EXERCISES TO COMPLETE –
1 – In the essay on athleticism, what position did the mariner play?
2 – Please restate word for word the stretch of the essay on athleticism from "A quarterback on" through "most humans cannot.".
3 – Decide whether each statement agrees with the essay on athleticism, answering yes or no and quoting the words that settle it: (a) The mariner joined a recreation league at age eleven. (b) The semi-pro quarterback had played golf for several years. (c) John Unitas was quarterback of the Baltimore Colts.
*** SELECTED TEXT ***
When the mariner was young (a long time ago – Merlin was an acquaintance), he enjoyed sports and physical activity. At age eleven he favored American football and joined a recreation league for ages 11-13. The games provided an immense amount of emotional release for the mariner.
He moved on to the 13-15 league where experience and technique was insignificant but having played in the 11-13 league, the structure of football offense and defense was not strange to him and he did not have to go through the learning curve required for first time players. Playing on the team and being in the games became a linchpin of his identity. Consequently, the mariner played with desire if not with savoir faire.
In high school, he played on the varsity and simultaneously played in a 16-19 recreation league, which was against school policy but many school players played both anyway. Solely through experience, technique became an advantage. Intuition about the intricacies of game situations was often correct.
To make an already long story shorter, the mariner went on to play in a semi-pro league and at a liberal arts college. The need to reveal this history is to demonstrate that technique, experience and playing with an attitude of zealous vigor – especially zealous vigor – was enough to be a starter on the various teams.
However, as the mariner played in the older leagues, athleticism emerged as a noticeable advantage. More players had the same zeal; more players had acumen. Some, however, seemed a cut above the rest. Their advantage was athleticism – a combination of well proportioned bodies, faster reflexes, and an ability to flawlessly execute physical movement without thinking about it.
A quarterback on the semi-pro team had never played golf but when we showed him how to use a few clubs, he was able, albeit in an unpracticed way, to be within a few strokes of the rest of us even though we had played for several years. John Unitas, quarterback of the Baltimore Colts, liked to eat in seafood restaurants. With great fanfare, he would catch his own fish barehanded in one lightning quick strike with a grip the slippery fish could not escape. He had an air of physical assuredness.
Athleticism is genetic superiority. It is the final factor that allows a few to go on to greater achievement. Television brings us only the best and the most athletic. Every sport that has professional teams or national competitions is made up of individuals who can achieve physical performance most humans cannot.
All of this came to mind as the mariner watched the tennis US Open in New York. With some practice, a viewer could discern those who had zeal, who had mastered the mental aspects of play, but did not perform with the ease, physical pre-consciousness and physical skill of natural athletes. If the mariner played tennis instead of football, he would never be capable of hitting a tennis ball 135 miles per hour and with dependable accuracy place the ball within an inch or two of the sideline. Nor could he do it effortlessly. A reader may take issue, citing players in the top ten rank that seem not to be natural athletes. That may be true but the proof in the pudding is effortlessness, relative lack of concern within the physical act and reflexes that respond quickly enough to catch a fish barehanded. Non-athletes may achieve parity, even persistence, only by working twice as hard as a natural athlete. However, they will never surpass the performance of those with natural athleticism.
Oh – a postscript: the mariner played outside linebacker and retired from football at age 29.
*** End of SELECTED TEXT ***
*** PROVIDED INFORMATION ***
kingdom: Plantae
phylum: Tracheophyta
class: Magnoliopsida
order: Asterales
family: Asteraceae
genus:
*** End of PROVIDED INFORMATION ***
SOLUTIONS –
1 – Outside linebacker.

2 –
A quarterback on the semi-pro team had never played golf but when we showed him how to use a few clubs, he was able, albeit in an unpracticed way, to be within a few strokes of the rest of us even though we had played for several years. John Unitas, quarterback of the Baltimore Colts, liked to eat in seafood restaurants. With great fanfare, he would catch his own fish barehanded in one lightning quick strike with a grip the slippery fish could not escape. He had an air of physical assuredness.
Athleticism is genetic superiority. It is the final factor that allows a few to go on to greater achievement. Television brings us only the best and the most athletic. Every sport that has professional teams or national competitions is made up of individuals who can achieve physical performance most humans cannot.

3 –
(a) Yes: "At age eleven he favored American football and joined a recreation league for ages 11-13."
(b) No: "A quarterback on the semi-pro team had never played golf"
(c) Yes: "John Unitas, quarterback of the Baltimore Colts, liked to eat in seafood restaurants."